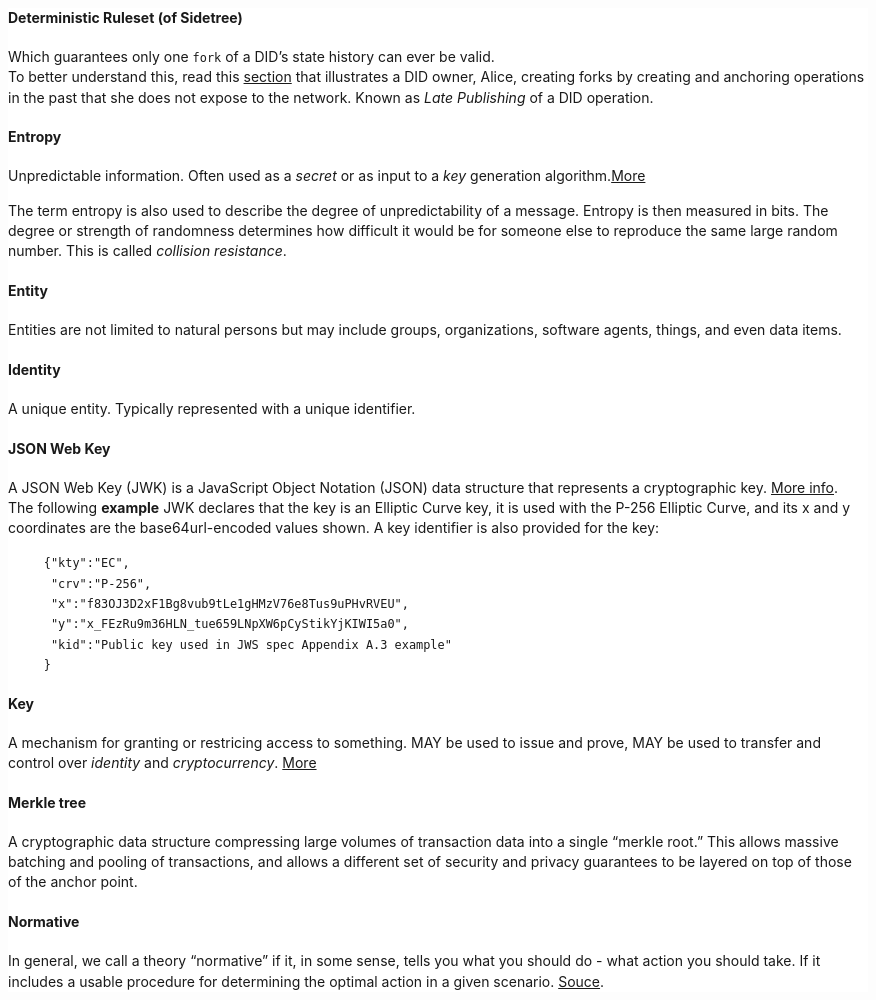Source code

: #### Deterministic Ruleset (of Sidetree)
Which guarantees only one `fork` of a DID’s state history can ever be valid.\
To better understand this, read this [section](https://identity.foundation/sidetree/spec/#late-publishing) that illustrates a DID owner, Alice, creating forks by creating and anchoring operations in the past that she does not expose to the network. Known as _Late Publishing_ of a DID operation. 

#### Entropy
Unpredictable information. Often used as a _secret_ or as input to a _key_ generation algorithm.[More](https://en.wikipedia.org/wiki/Entropy_(information_theory))

The term entropy is also used to describe the degree of unpredictability of a message. Entropy is then measured in bits. The degree or strength of randomness determines how difficult it would be for someone else to reproduce the same large random number. This is called _collision resistance_. 

#### Entity
Entities are not limited to natural persons but may include groups, organizations, software agents, things, and even data items. 

#### Identity
A unique entity. Typically represented with a unique identifier.

#### JSON Web Key
A JSON Web Key (JWK) is a JavaScript Object Notation (JSON) data structure that represents a cryptographic key. [More info](https://tools.ietf.org/html/rfc7517).\
The following **example** JWK declares that the key is an Elliptic Curve key, it is used with the P-256 Elliptic Curve, and its x and y coordinates are the base64url-encoded values shown.  A key identifier is also provided for the key:
```
     {"kty":"EC",
      "crv":"P-256",
      "x":"f83OJ3D2xF1Bg8vub9tLe1gHMzV76e8Tus9uPHvRVEU",
      "y":"x_FEzRu9m36HLN_tue659LNpXW6pCyStikYjKIWI5a0",
      "kid":"Public key used in JWS spec Appendix A.3 example"
     }
```

#### Key
A mechanism for granting or restricing access to something. MAY be used to issue and prove, MAY be used to transfer and control over _identity_ and _cryptocurrency_. [More](https://en.wikipedia.org/wiki/Key_(cryptography))

#### Merkle tree
A cryptographic data structure compressing large volumes of transaction data into a single “merkle root.” This allows massive batching and pooling of transactions, and allows a different set of security and privacy guarantees to be layered on top of those of the anchor point.

#### Normative
In general, we call a theory “normative” if it, in some sense, tells you what you should do - what action you should take. If it includes a usable procedure for determining the optimal action in a given scenario. [Souce](https://www.quora.com/What-is-the-difference-between-normative-and-non-normative?share=1).
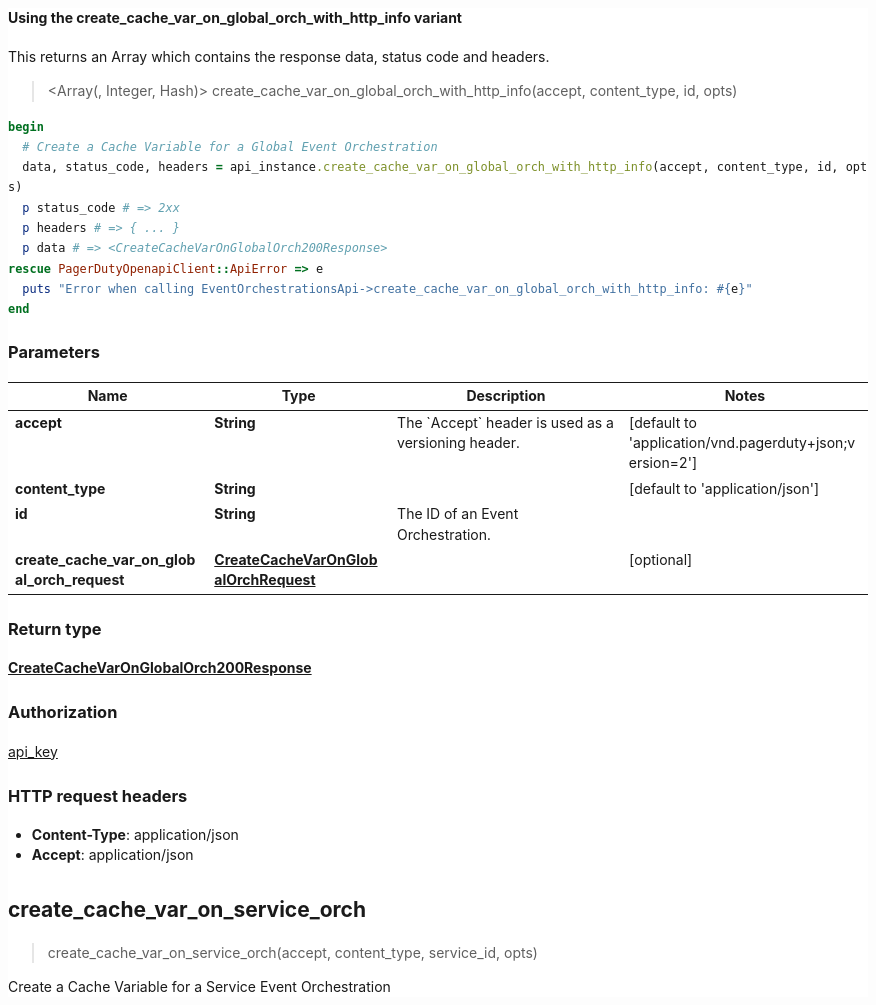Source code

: #### Using the create_cache_var_on_global_orch_with_http_info variant

This returns an Array which contains the response data, status code and headers.

> <Array(<CreateCacheVarOnGlobalOrch200Response>, Integer, Hash)> create_cache_var_on_global_orch_with_http_info(accept, content_type, id, opts)

```ruby
begin
  # Create a Cache Variable for a Global Event Orchestration
  data, status_code, headers = api_instance.create_cache_var_on_global_orch_with_http_info(accept, content_type, id, opts)
  p status_code # => 2xx
  p headers # => { ... }
  p data # => <CreateCacheVarOnGlobalOrch200Response>
rescue PagerDutyOpenapiClient::ApiError => e
  puts "Error when calling EventOrchestrationsApi->create_cache_var_on_global_orch_with_http_info: #{e}"
end
```

### Parameters

| Name | Type | Description | Notes |
| ---- | ---- | ----------- | ----- |
| **accept** | **String** | The &#x60;Accept&#x60; header is used as a versioning header. | [default to &#39;application/vnd.pagerduty+json;version&#x3D;2&#39;] |
| **content_type** | **String** |  | [default to &#39;application/json&#39;] |
| **id** | **String** | The ID of an Event Orchestration. |  |
| **create_cache_var_on_global_orch_request** | [**CreateCacheVarOnGlobalOrchRequest**](CreateCacheVarOnGlobalOrchRequest.md) |  | [optional] |

### Return type

[**CreateCacheVarOnGlobalOrch200Response**](CreateCacheVarOnGlobalOrch200Response.md)

### Authorization

[api_key](../README.md#api_key)

### HTTP request headers

- **Content-Type**: application/json
- **Accept**: application/json


## create_cache_var_on_service_orch

> <CreateCacheVarOnGlobalOrch200Response> create_cache_var_on_service_orch(accept, content_type, service_id, opts)

Create a Cache Variable for a Service Event Orchestration
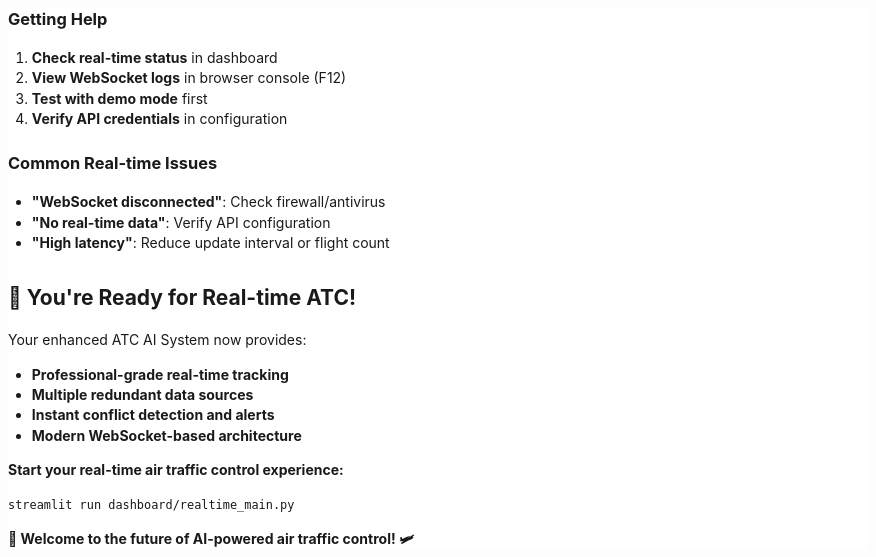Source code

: ### Getting Help
1. **Check real-time status** in dashboard
2. **View WebSocket logs** in browser console (F12)
3. **Test with demo mode** first
4. **Verify API credentials** in configuration

### Common Real-time Issues
- **"WebSocket disconnected"**: Check firewall/antivirus
- **"No real-time data"**: Verify API configuration
- **"High latency"**: Reduce update interval or flight count

## 🎉 **You're Ready for Real-time ATC!**

Your enhanced ATC AI System now provides:
- **Professional-grade real-time tracking**
- **Multiple redundant data sources**
- **Instant conflict detection and alerts**
- **Modern WebSocket-based architecture**

**Start your real-time air traffic control experience:**

```bash
streamlit run dashboard/realtime_main.py
```

**🚁 Welcome to the future of AI-powered air traffic control! 🛩️**
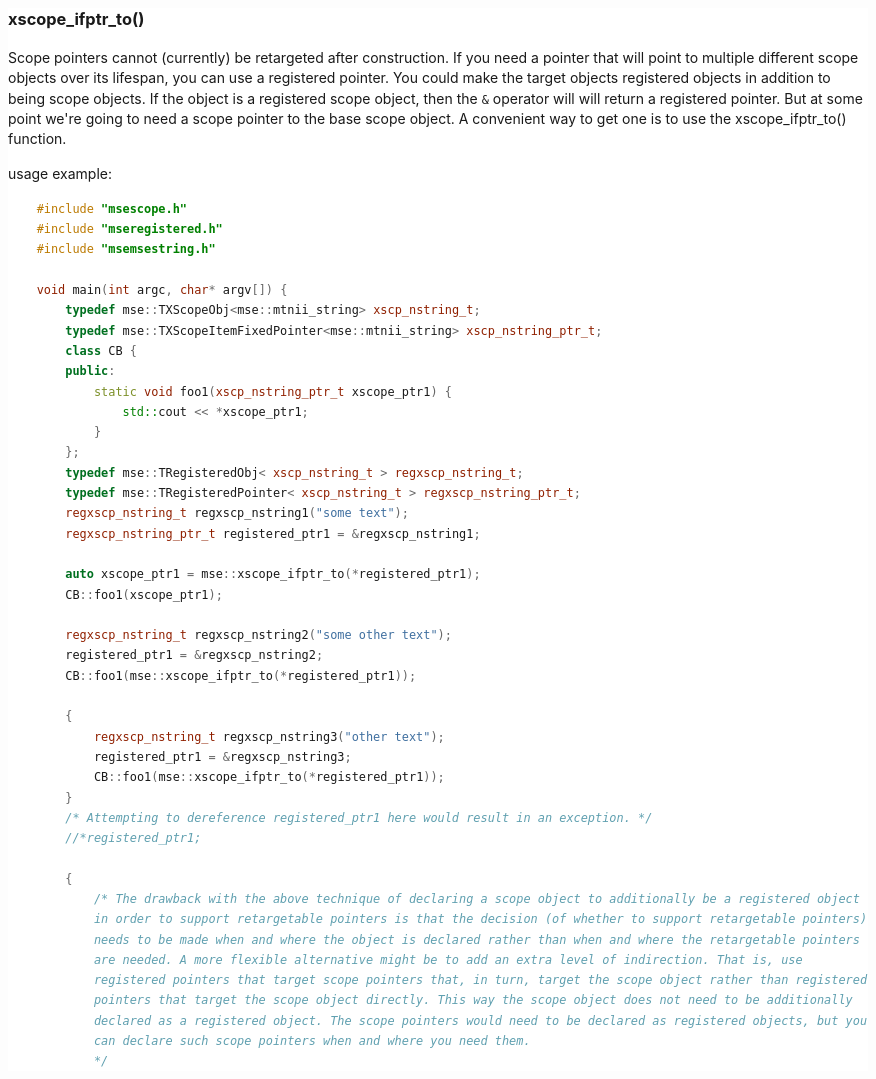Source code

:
```cpp
```

### xscope_ifptr_to()

Scope pointers cannot (currently) be retargeted after construction. If you need a pointer that will point to multiple different scope objects over its lifespan, you can use a registered pointer. You could make the target objects registered objects in addition to being scope objects. If the object is a registered scope object, then the `&` operator will will return a registered pointer. But at some point we're going to need a scope pointer to the base scope object. A convenient way to get one is to use the xscope_ifptr_to() function. 

usage example:

```cpp
    #include "msescope.h"
    #include "mseregistered.h"
    #include "msemsestring.h"
    
    void main(int argc, char* argv[]) {
        typedef mse::TXScopeObj<mse::mtnii_string> xscp_nstring_t;
        typedef mse::TXScopeItemFixedPointer<mse::mtnii_string> xscp_nstring_ptr_t;
        class CB {
        public:
            static void foo1(xscp_nstring_ptr_t xscope_ptr1) {
                std::cout << *xscope_ptr1;
            }
        };
        typedef mse::TRegisteredObj< xscp_nstring_t > regxscp_nstring_t;
        typedef mse::TRegisteredPointer< xscp_nstring_t > regxscp_nstring_ptr_t;
        regxscp_nstring_t regxscp_nstring1("some text");
        regxscp_nstring_ptr_t registered_ptr1 = &regxscp_nstring1;

        auto xscope_ptr1 = mse::xscope_ifptr_to(*registered_ptr1);
        CB::foo1(xscope_ptr1);

        regxscp_nstring_t regxscp_nstring2("some other text");
        registered_ptr1 = &regxscp_nstring2;
        CB::foo1(mse::xscope_ifptr_to(*registered_ptr1));

        {
            regxscp_nstring_t regxscp_nstring3("other text");
            registered_ptr1 = &regxscp_nstring3;
            CB::foo1(mse::xscope_ifptr_to(*registered_ptr1));
        }
        /* Attempting to dereference registered_ptr1 here would result in an exception. */
        //*registered_ptr1;

        {
            /* The drawback with the above technique of declaring a scope object to additionally be a registered object
            in order to support retargetable pointers is that the decision (of whether to support retargetable pointers)
            needs to be made when and where the object is declared rather than when and where the retargetable pointers
            are needed. A more flexible alternative might be to add an extra level of indirection. That is, use
            registered pointers that target scope pointers that, in turn, target the scope object rather than registered
            pointers that target the scope object directly. This way the scope object does not need to be additionally
            declared as a registered object. The scope pointers would need to be declared as registered objects, but you
            can declare such scope pointers when and where you need them.
            */
```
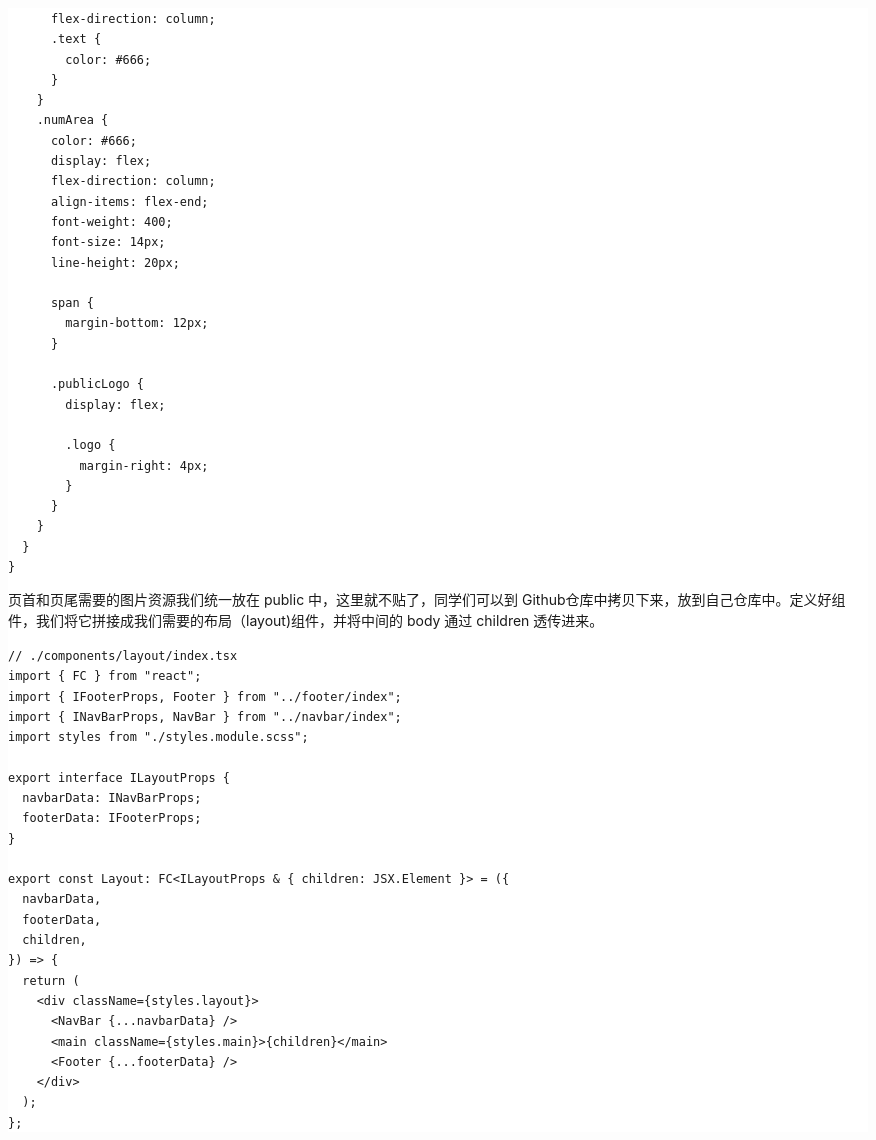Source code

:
 ```
      flex-direction: column;
      .text {
        color: #666;
      }
    }
    .numArea {
      color: #666;
      display: flex;
      flex-direction: column;
      align-items: flex-end;
      font-weight: 400;
      font-size: 14px;
      line-height: 20px;

      span {
        margin-bottom: 12px;
      }

      .publicLogo {
        display: flex;

        .logo {
          margin-right: 4px;
        }
      }
    }
  }
}
```

页首和页尾需要的图片资源我们统一放在 public 中，这里就不贴了，同学们可以到 Github仓库中拷贝下来，放到自己仓库中。定义好组件，我们将它拼接成我们需要的布局（layout)组件，并将中间的 body 通过 children 透传进来。

```
// ./components/layout/index.tsx
import { FC } from "react";
import { IFooterProps, Footer } from "../footer/index";
import { INavBarProps, NavBar } from "../navbar/index";
import styles from "./styles.module.scss";

export interface ILayoutProps {
  navbarData: INavBarProps;
  footerData: IFooterProps;
}

export const Layout: FC<ILayoutProps & { children: JSX.Element }> = ({
  navbarData,
  footerData,
  children,
}) => {
  return (
    <div className={styles.layout}>
      <NavBar {...navbarData} />
      <main className={styles.main}>{children}</main>
      <Footer {...footerData} />
    </div>
  );
};
```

Requirement:
Among the lines above, the one with "- **Content-Type**: application/json" opens the part to repeat and the one with "- **Modern WebSocket-based architecture**" closes it; repeat only that part exactly, with no pictures.

Exercise response:
- **Content-Type**: application/json
- **Accept**: application/json


## create_cache_var_on_service_orch

> <CreateCacheVarOnGlobalOrch200Response> create_cache_var_on_service_orch(accept, content_type, service_id, opts)

Create a Cache Variable for a Service Event Orchestration
Source code

: ### Getting Help
1. **Check real-time status** in dashboard
2. **View WebSocket logs** in browser console (F12)
3. **Test with demo mode** first
4. **Verify API credentials** in configuration

### Common Real-time Issues
- **"WebSocket disconnected"**: Check firewall/antivirus
- **"No real-time data"**: Verify API configuration
- **"High latency"**: Reduce update interval or flight count

## 🎉 **You're Ready for Real-time ATC!**

Your enhanced ATC AI System now provides:
- **Professional-grade real-time tracking**
- **Multiple redundant data sources**
- **Instant conflict detection and alerts**
- **Modern WebSocket-based architecture**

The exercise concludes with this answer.